### Set exercise 1
Copy the two biographies below word for word.

ADAM DANFORTH is the James Beard and IACP award-winning author of two books, published by Storey Publishing, about slaughtering and butchering livestock. He teaches workshops worldwide on butchery and meat science for venues such as Stone Barns Center for Agriculture, the James Beard Foundation Chefs Boot Camp, Oregon State University, and the National Bison Association. Adam also consults and provides experiential education to restaurants including Eleven Madison Park, Gramercy Tavern, Bazaar Meat, and Maude. He is the American ambassador for the Butchers Manifesto and a board member of the Chefs Collaborative and the Good Meat Project. Adam lives in Ashland, OR.

ANTHONY MYINT is Executive Chef and co-owner of The Perennial, where he channels his passion for fighting climate change into cooking. He is also a partner in the restaurants Mission Chinese Food and Commonwealth and a co-founder of the non-profits Zero Foodprint and The Perennial Farming Initiative. He's all about affirmative solutions to climate change and has gradually become more comfortable in his role as activist-chef-restaurateur-handyman-businessman.

### Data excerpts

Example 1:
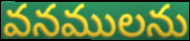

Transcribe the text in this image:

వనములను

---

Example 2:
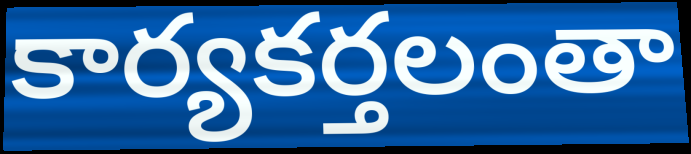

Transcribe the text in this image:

కార్యకర్తలంతా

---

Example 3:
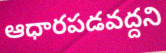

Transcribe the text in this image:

ఆధారపడవద్దని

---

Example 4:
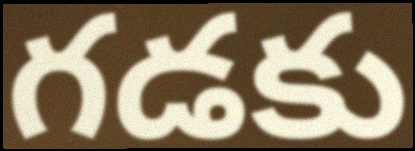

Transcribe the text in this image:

గడకు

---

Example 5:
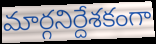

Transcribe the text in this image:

మార్గనిర్దేశకంగా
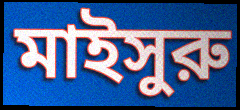
মাইসুরু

### Set exercise 2
Reproduce all of the records that follow the two biographies, line for line, with the pictures omitted.

### Full solution 1
ADAM DANFORTH is the James Beard and IACP award-winning author of two books, published by Storey Publishing, about slaughtering and butchering livestock. He teaches workshops worldwide on butchery and meat science for venues such as Stone Barns Center for Agriculture, the James Beard Foundation Chefs Boot Camp, Oregon State University, and the National Bison Association. Adam also consults and provides experiential education to restaurants including Eleven Madison Park, Gramercy Tavern, Bazaar Meat, and Maude. He is the American ambassador for the Butchers Manifesto and a board member of the Chefs Collaborative and the Good Meat Project. Adam lives in Ashland, OR.

ANTHONY MYINT is Executive Chef and co-owner of The Perennial, where he channels his passion for fighting climate change into cooking. He is also a partner in the restaurants Mission Chinese Food and Commonwealth and a co-founder of the non-profits Zero Foodprint and The Perennial Farming Initiative. He's all about affirmative solutions to climate change and has gradually become more comfortable in his role as activist-chef-restaurateur-handyman-businessman.

### Full solution 2
Example 1:

Transcribe the text in this image:

వనములను

---

Example 2:

Transcribe the text in this image:

కార్యకర్తలంతా

---

Example 3:

Transcribe the text in this image:

ఆధారపడవద్దని

---

Example 4:

Transcribe the text in this image:

గడకు

---

Example 5:

Transcribe the text in this image:

మార్గనిర్దేశకంగా
মাইসুরু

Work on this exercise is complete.